Rainer Kipper. Der Germanenmythos im deutschen Kaiserreich: Formen und Funktionen historischer Selbstthematisierung. Göttingen: Vandenhoeck & Ruprecht, 2002. 394 pp. ISBN 978-3-525-35570-1.
Reviewed by Tuska Benes (History Department, University of Pennsylvania)
Published on H-German (June, 2004)
Cultures of Memory and the Germanic Past
Cultures of Memory and the Germanic Past
Did a passion for the past compromise German conceptions of nationhood in the Kaiserreich? A peculiar concern for origins and shared historical descent has often been blamed for a rigid and exclusive definition of German nationhood. As Rainer Kipper rightly argues, however, there is no necessary correlation between an active historical memory and a model of community that demands ethnic or racial continuity. Images of Siegfried, Arminius, and the primeval German forests could serve a wide range of ethical, political, and social agendas. In fact, the longevity and appeal of the Germanic myth speaks to its remarkable fluidity as a polyvalent system of historical self-description.
Germanenmythos analyzes this complex culture of memory from the Italian humanists who revived Tacitus in 1472 to the eve of World War I. After a brief retrospective, most attention is devoted to the transformation of the myth in the Second Empire. The author analyzes seventy-six historical novels from the period, as well as sundry letters, reviews, and academic publications. The literary commemoration of the Germanic past, he asserts, acquired new currency as the middle classes tried to stabilize the fragile identity of the nation-state. Popular novels such as Gustav Freytag's Die Ahnen (1872) offered a symbolic venue in which the diverse constituencies of the Kaiserreich found common ground. Only a distant and malleable past could absorb the competing and often divergent interests of the population.
Within this context, the book aims to explain the emergence of a specifically voelkisch veneration of the Germanic past. Why did an ethnic, quasi-biological definition of the German Volk come to dominate a culture of memory that once celebrated the virtues and freedoms of the northern forest? Kipper dates the onset of the Germanic myth to an early modern attempt to break with the political and religious legacy of Rome; through the Enlightenment the Germanen represented a bastion against moral corruption. His guiding question, however, lends a conventional touch to early nineteenth-century figures, such as Johann Gottfried Herder and Ernst Moritz Arndt. According to Kipper, this pair unleashed the first stirrings of "voelkisch" thought, sparking a progressive descent into "aggressive ideology" (p. 57) and a "materialization of the Germanic image" (p. 73). This trajectory is familiar and arguably anachronistic, and Kipper wisely complicates his contextualization of the myth after the Reichsgruendung.
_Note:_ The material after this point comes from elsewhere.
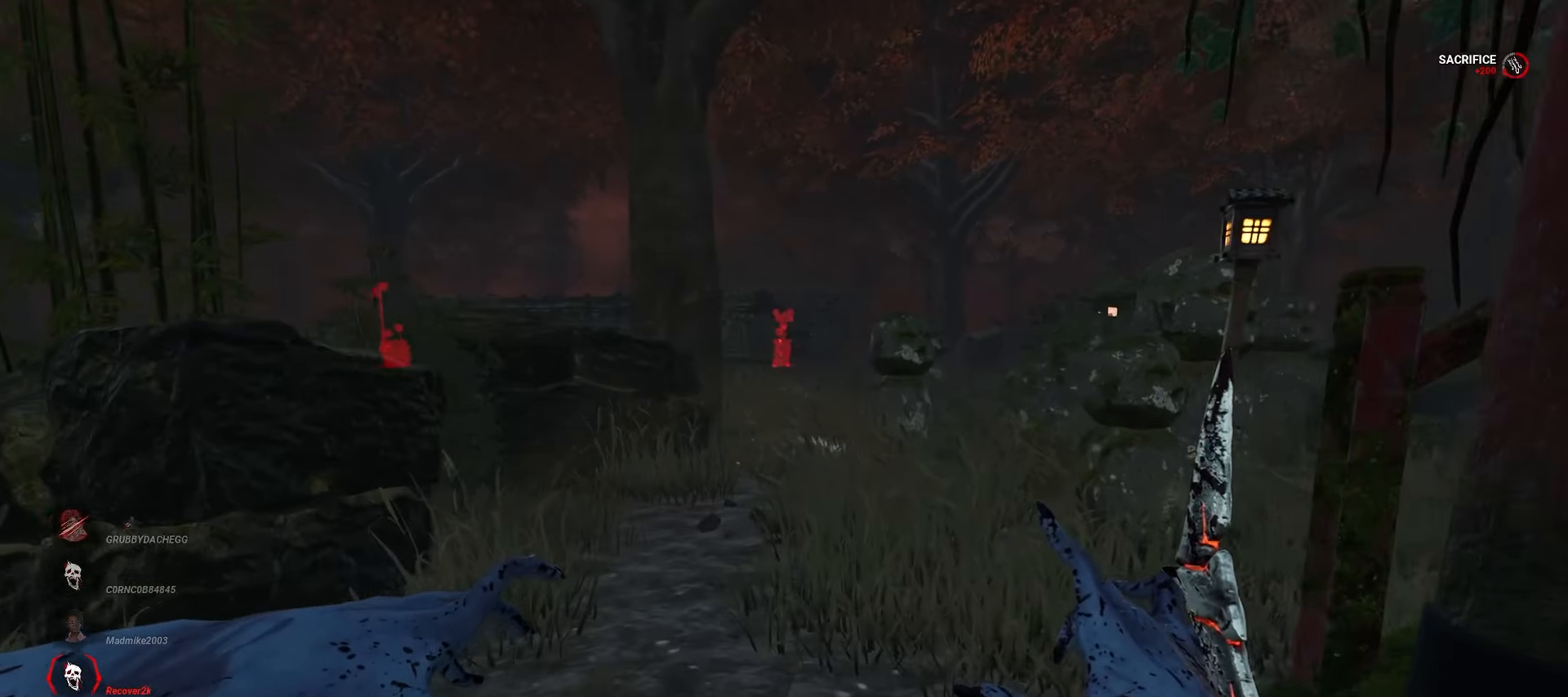
{"keys": ["w"], "mouse": [], "events": []}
More convincing is the transition Kipper traces from a national-liberal view of the Germanic past to a more directly voelkisch perspective in the early years of the Kaiserreich. At the heart of Germanenmythos lie four case studies of popular historical novels, each representing one of the Empire's main political milieus. The tribulations of a royal Vandal family in Gustav Freytag's Die Ahnen, for example, supposedly captured the author's faith in the progressive historical mission of the bourgeoisie. Freytag embraced an older, liberal view of the constitutional state and an idealist conception of nationhood. By contrast, the historical pessimism of Felix Dahn's Ein Kampf um Rom (1876) encouraged a "voelkisch avant-garde" who feared the dangers of ethnic mixing (p. 135). Two further case studies explore the ultramontane-Catholic and monarchic-conservative reception of the Germanic myth. At times, Kipper's literary analysis succumbs to repetition and likens a catalogue of images. Yet his productive melding of history and literature, even his discussion of the Germanic myth's "structural" and "functional typologies" illuminates an important process of national identity formation (pp. 202ff).
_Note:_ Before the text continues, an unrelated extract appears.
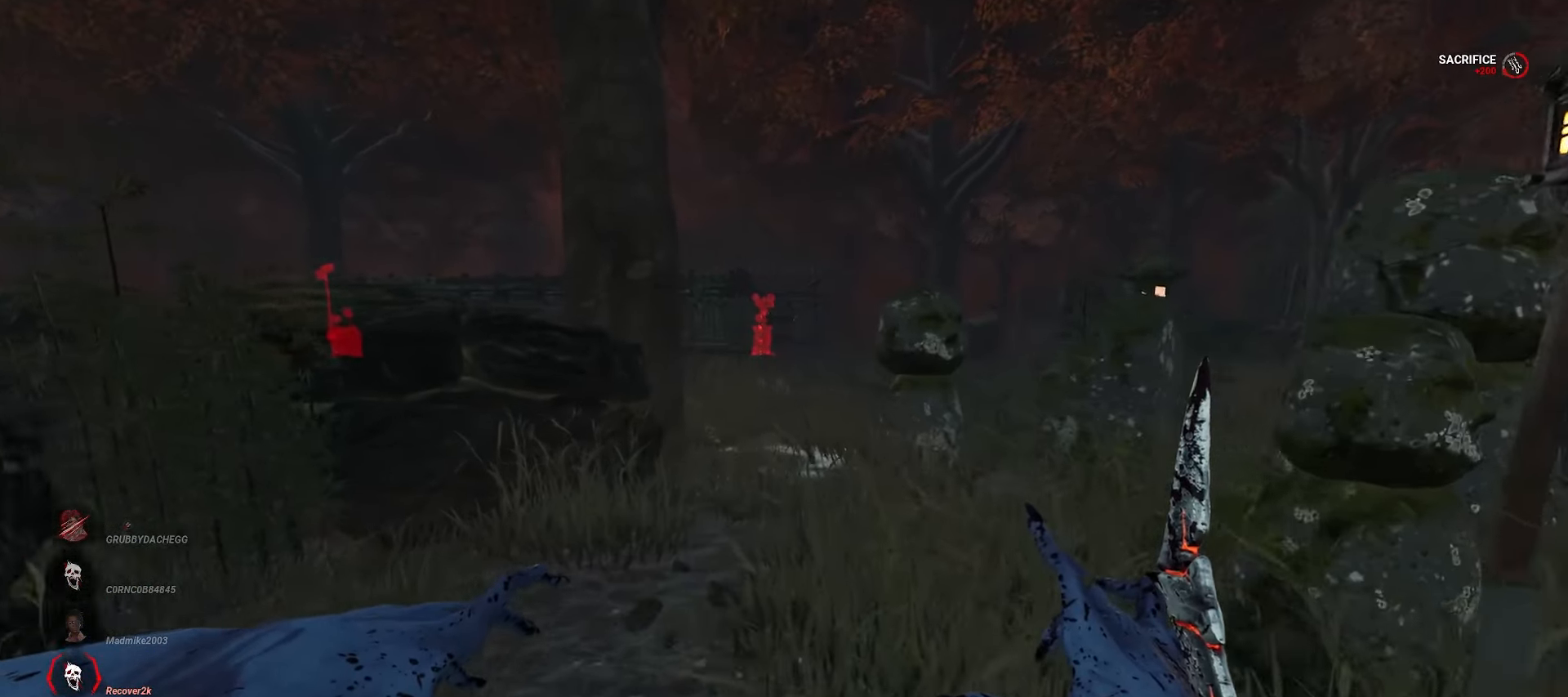
{"keys": ["w"], "mouse": [], "events": []}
The most valuable contribution of the book is Kipper's insistence on the diversity of imperial cultures of memory. Literary portrayals of the Germanic past reveal a society engaged in a "secular Kulturkampf surrounding historical issues" (p. 356). As Kipper notes, voices of voelkisch radicals remained in the minority until 1914. And regional distinctions within the new Reich could often be elided with reference to the social and cultural diversity of the Germanic tribes. Nevertheless, to attract a popular audience and build consensus among readers historical novels had to appeal to a notion of "Ethnos." Kipper concludes that there was "no alternative" to "voelkisch remembrance" in the Kaiserreich (p. 181). The most inclusive definitions of nationhood cited biology as the common denominator uniting the German Volk.
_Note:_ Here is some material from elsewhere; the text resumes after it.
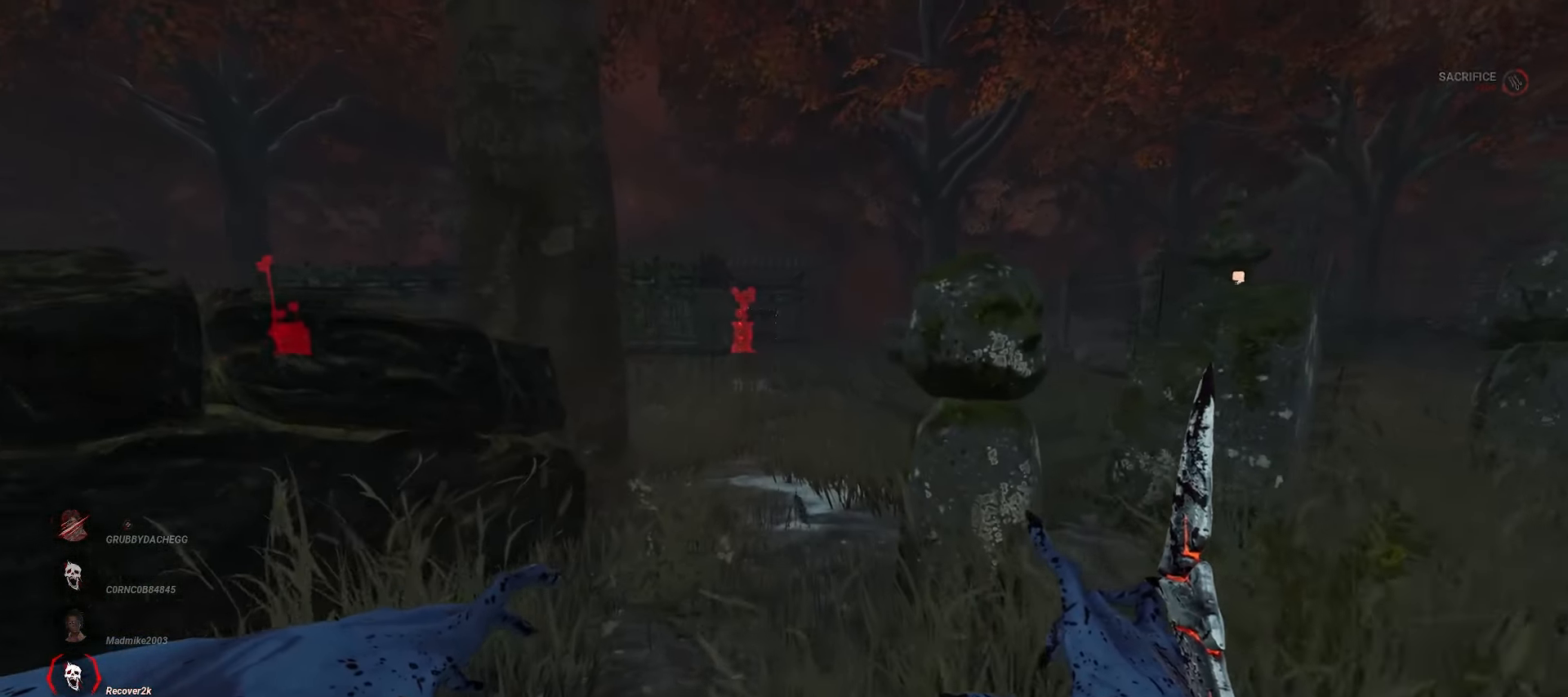
{"keys": ["w"], "mouse": [], "events": []}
The final section of monograph details three moments in the full-blown voelkisch culture of memory that emerged in the 1890s. Kipper shows the demise of a progressive national-liberal relationship to the past in the Bayreuth circle around H. S. Chamberlain, among political anthropologists, and in the Austrian occult theorists Guido von List and Joerg Lanz von Liebenfels. These figures solidified a view of Germanic prehistory that emphasized race, ethnic conflict, and cultural survival. All those tendencies that erupted after 1933, Kipper concludes, could be found in the Kaiserreich, even if the struggle to define the Germanic past had not yet been lost.
Kipper never addresses the Sonderweg thesis by name, although his treatment of the imperial period begs the question. How did the German invention of tradition compare to the historical memories of neighboring peoples? How did the public sphere of literary production and reception intersect with state initiatives? Similarly, Kipper repeatedly advises his readers that the Germanic myth was only one, and not the most prominent, of several cultures of memory in the nineteenth century. What propelled some authors and academics to seek a foundation for German nationhood in the Germanic tribes, and others in classical antiquity or the Hohenzollern monarchy? These questions remain open. But the remarkable breadth of Kipper's skillful analysis provides a rich foundation for further cultural histories of the Germanic myth.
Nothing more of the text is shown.